# Force of air resistance

1. Jul 31, 2010

### jerryez

If F is the force of air resistance on an object with mass m moving at a constant velocity, which of the following best describes the acceleration of the object when the force of air resistance is reduced by a factor of 4?

F=ma

It says the answer is equal to (3/4)F/m = a

Can someone explain why its the 3/4?

2. Jul 31, 2010

### Coto

It is an application of Newton's 2nd law.

Write down the sum of all forces in the case where an object is moving at constant velocity:

$$\sum F = F_{\mathrm{thrust}} - F_{\mathrm{res}} = 0$$,

i.e. the object is not accelerating or decelerating, thus the thrust must equal the wind resistance. Now write down the sum of all forces when the resistance force suddenly drops by 1/4:

$$\sum F = ma = F_{\mathrm{thrust}} - F_{\mathrm{res}}/4$$.

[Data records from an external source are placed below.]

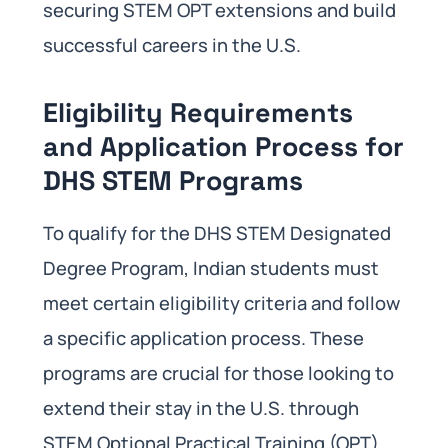
securing STEM OPT extensions and build
successful careers in the U.S.
Eligibility Requirements
and Application Process for
DHS STEM Programs
To qualify for the DHS STEM Designated
Degree Program, Indian students must
meet certain eligibility criteria and follow
a specific application process. These
programs are crucial for those looking to
extend their stay in the U.S. through
STEM Optional Practical Training (OPT)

The thrust force remains the same as before which was equal to the old wind resistance, however the resistance has now dropped a quarter meaning the thrust is more powerful than the new wind resistance which results in an acceleration. From the first part you have that $$F_{\mathrm{thrust}} = F_{\mathrm{res}}$$, so plugging this into the second part yields the result.

3. Jul 31, 2010

### Aeroneer

So, qualitatively speaking:
resisting force = driving force since its at constant velocity, right?
so if the resisting dropped from F to 1/4F... then the net force would be 3/4F in favour of the driving force. ...which means the object is accelerating.